Stored entries:

Content starts

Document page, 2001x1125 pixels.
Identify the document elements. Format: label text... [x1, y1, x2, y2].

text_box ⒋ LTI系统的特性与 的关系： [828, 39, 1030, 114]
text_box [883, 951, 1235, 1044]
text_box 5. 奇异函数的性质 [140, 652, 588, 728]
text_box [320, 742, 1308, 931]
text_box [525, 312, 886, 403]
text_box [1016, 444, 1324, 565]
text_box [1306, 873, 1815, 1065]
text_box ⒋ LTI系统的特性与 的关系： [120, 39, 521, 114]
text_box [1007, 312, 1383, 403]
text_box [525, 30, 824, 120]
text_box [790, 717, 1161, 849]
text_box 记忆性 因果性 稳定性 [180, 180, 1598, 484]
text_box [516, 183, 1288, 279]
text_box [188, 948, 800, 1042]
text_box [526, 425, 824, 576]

Content ends
Content starts

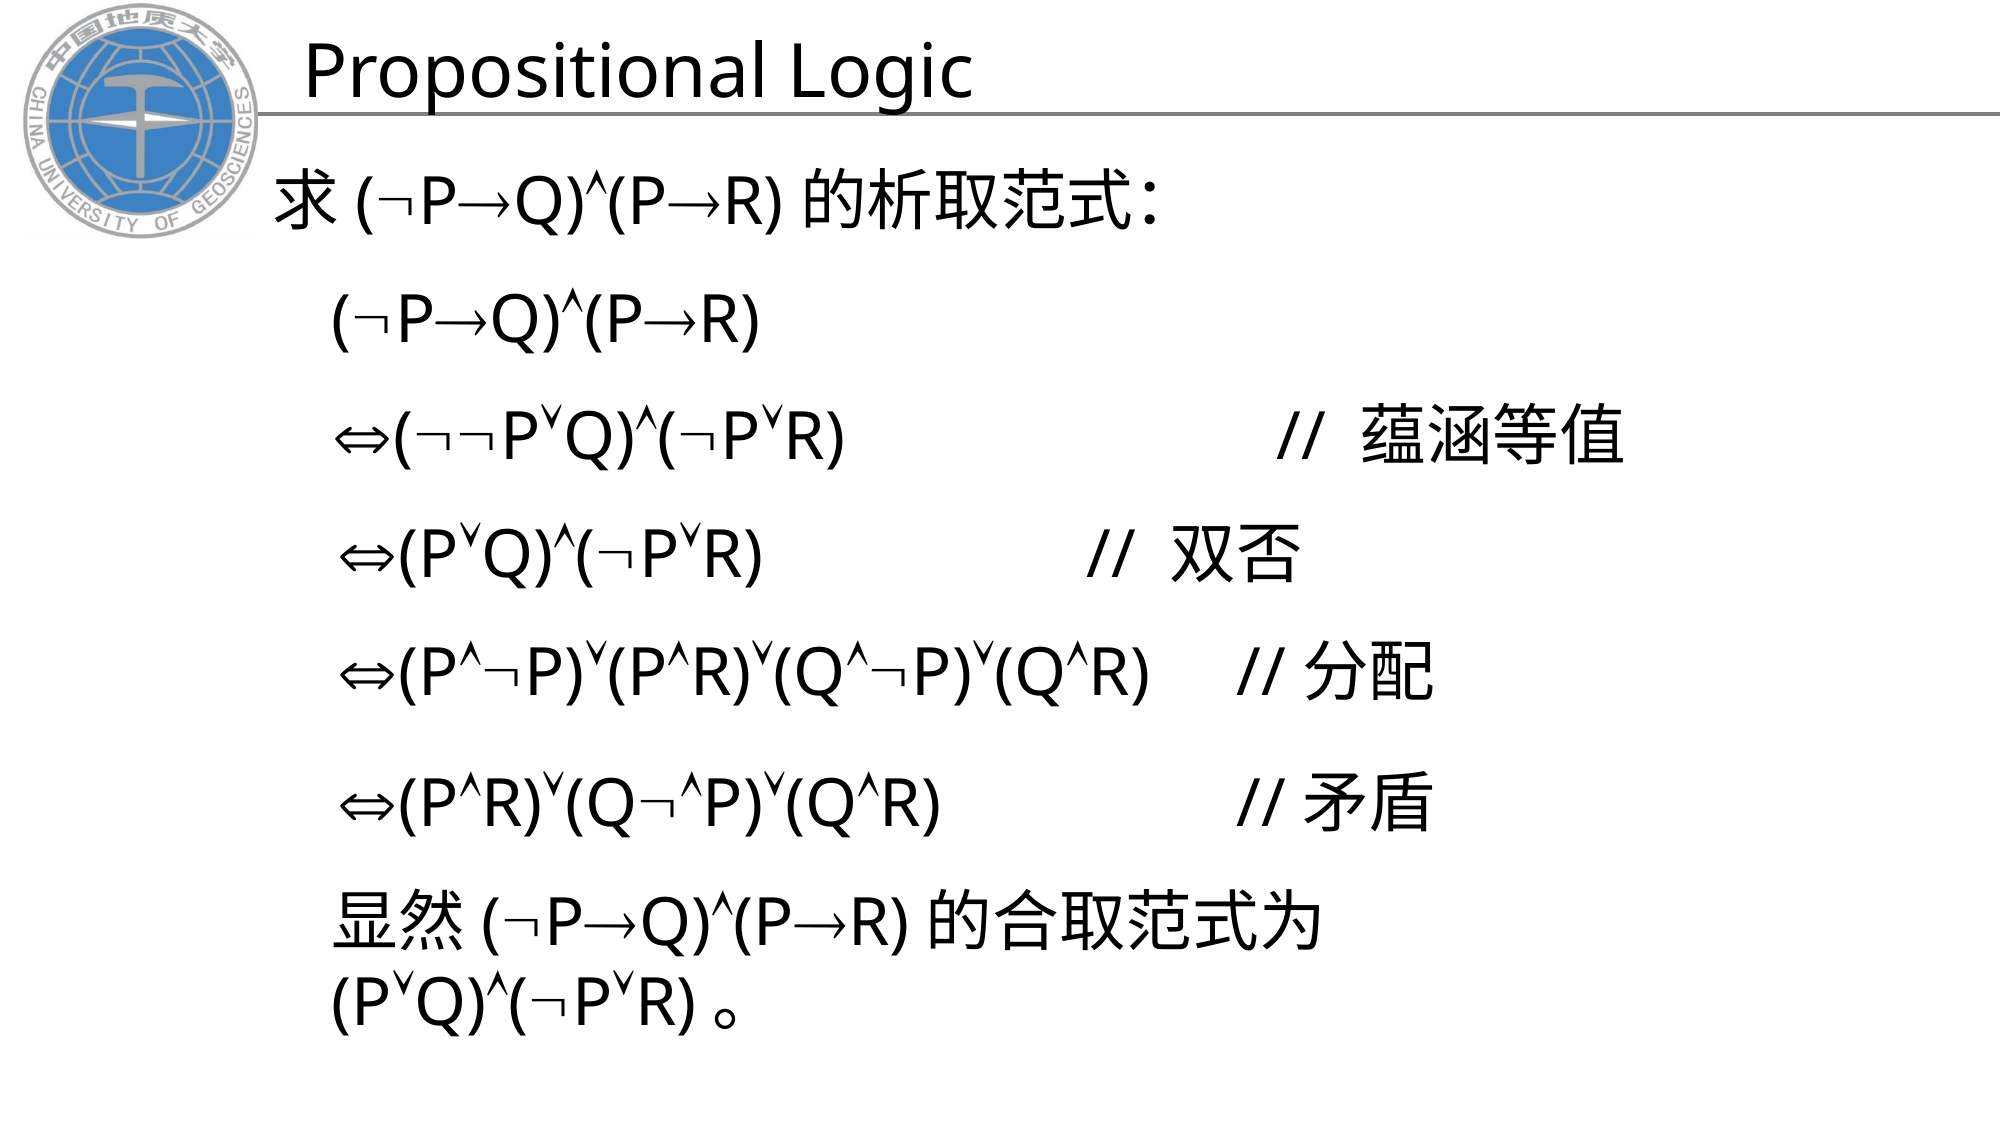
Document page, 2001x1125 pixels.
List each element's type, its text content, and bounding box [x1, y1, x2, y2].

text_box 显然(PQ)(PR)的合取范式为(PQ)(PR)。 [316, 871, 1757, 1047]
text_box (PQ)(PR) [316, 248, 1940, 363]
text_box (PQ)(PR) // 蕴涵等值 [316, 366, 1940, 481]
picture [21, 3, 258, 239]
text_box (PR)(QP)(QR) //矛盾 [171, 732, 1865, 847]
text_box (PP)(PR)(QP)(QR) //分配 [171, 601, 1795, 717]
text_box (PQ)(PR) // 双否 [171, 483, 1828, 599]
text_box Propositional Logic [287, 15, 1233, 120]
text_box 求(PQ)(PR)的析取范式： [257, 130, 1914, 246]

Content ends

In the data above, which lines lie between the line with "text_box [1016, 444, 1324, 565]" and the line with "text_box [526, 425, 824, 576]", inclusive? Print those lines exactly and nothing else.

text_box [1016, 444, 1324, 565]
text_box [1306, 873, 1815, 1065]
text_box ⒋ LTI系统的特性与 的关系： [120, 39, 521, 114]
text_box [1007, 312, 1383, 403]
text_box [525, 30, 824, 120]
text_box [790, 717, 1161, 849]
text_box 记忆性 因果性 稳定性 [180, 180, 1598, 484]
text_box [516, 183, 1288, 279]
text_box [188, 948, 800, 1042]
text_box [526, 425, 824, 576]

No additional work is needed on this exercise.